Trillo, vanidoso y caprichoso
Una cosa queda clara en el libro del exministro, además de su talento de escritor: que esto en que vivimos es una corrala de hilariones y “tiantonias” voceones en la que todos somos iguales, mandantes y mandados. El poder no le quita a nadie el pelo de la dehesa ni el palillo de entre los dientes, por lo menos en privado. Se maneja un país con el mismo desenfado con que se despachaba en una tienda de ultramarinos cuando yo era chaval. Solo se exige un poco de pulcritud, otro poco de labia y saber sonreír (pero todo eso se aprende, hay asesores) cuando aparecen las cámaras. El resto del tiempo, los excelentísimos parecen los huéspedes de un hostal de la calle Valverde, viajeros o estables. A Trillo, Margallo lo despluma como a un pollo, por vanidoso y caprichoso. A Casado le mete un rejón tremendo (“tú no ganaste las primarias: habríamos votado a cualquiera que no fuese Soraya”) y luego lo retrata más o menos como lo vimos en televisión el otro día, como un cruce entre el joven Sheldon y un alumno de Penal que ha estudiado lo justo y que lleva al examen la chuleta enrollada en el canuto del boli.

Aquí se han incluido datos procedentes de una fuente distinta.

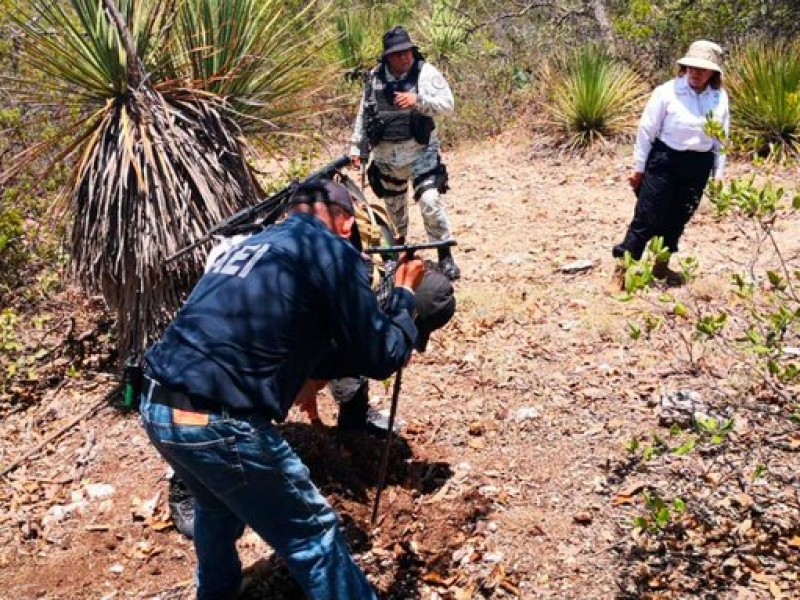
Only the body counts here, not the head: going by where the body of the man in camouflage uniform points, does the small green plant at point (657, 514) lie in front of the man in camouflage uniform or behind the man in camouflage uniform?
in front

Margallo era un político a la romana: jamás consentía que le dijesen lo que debía hacer o decir, él tomaba sus propias decisiones
Es desparpajado, es cruel, es ingenioso, es agudísimo, y no se molesta en ocultarlo por una razón: ya le da todo igual. Tiene 75 años y está disfrutando de lo mejor de esa edad, que es reírse de la sobreactuada solemnidad de los demás. De entre sus antiguos compañeros de partido, no le debe un duro de lealtad a nadie. Hizo, siempre que pudo, lo que le dio la gana, lo que pensó que debía hacer. Y lo mismo al hablar: ahora se comprende que más de tres y más de cuatro (ay, Soraya) temblasen como azogados cada vez que al señor ministro le ponían un micrófono cerca, a poco irritado que anduviese. Margallo era un político a la romana: jamás consentía que le dijesen lo que debía hacer o decir, él tomaba sus propias decisiones. Fue siempre de los que preferían pedir perdón a pedir permiso. Pero es que tampoco pedía perdón.
García Margallo ha disfrutado de lo lindo escribiendo este libro. La habrá gozado, sin duda, imaginando el color de la cara de algunos cuando leyesen los párrafos o páginas en que les ensarta, pero sobre todo ha disfrutado con la escritura. Se le nota. Y el gozo de ese elegante desenfado, de ese humor que es, por así decir, gris marengo, porque no llega nunca a negro, se transmite perfectamente al lector. Cada vez quedan menos políticos que sepan, como dice Margallo, “leer y escribir”, y le da a esa expresión su sentido más amplio y exigente.
En fin, una gozada. Pongo el libro en la estantería, junto a los de Calvo-Sotelo.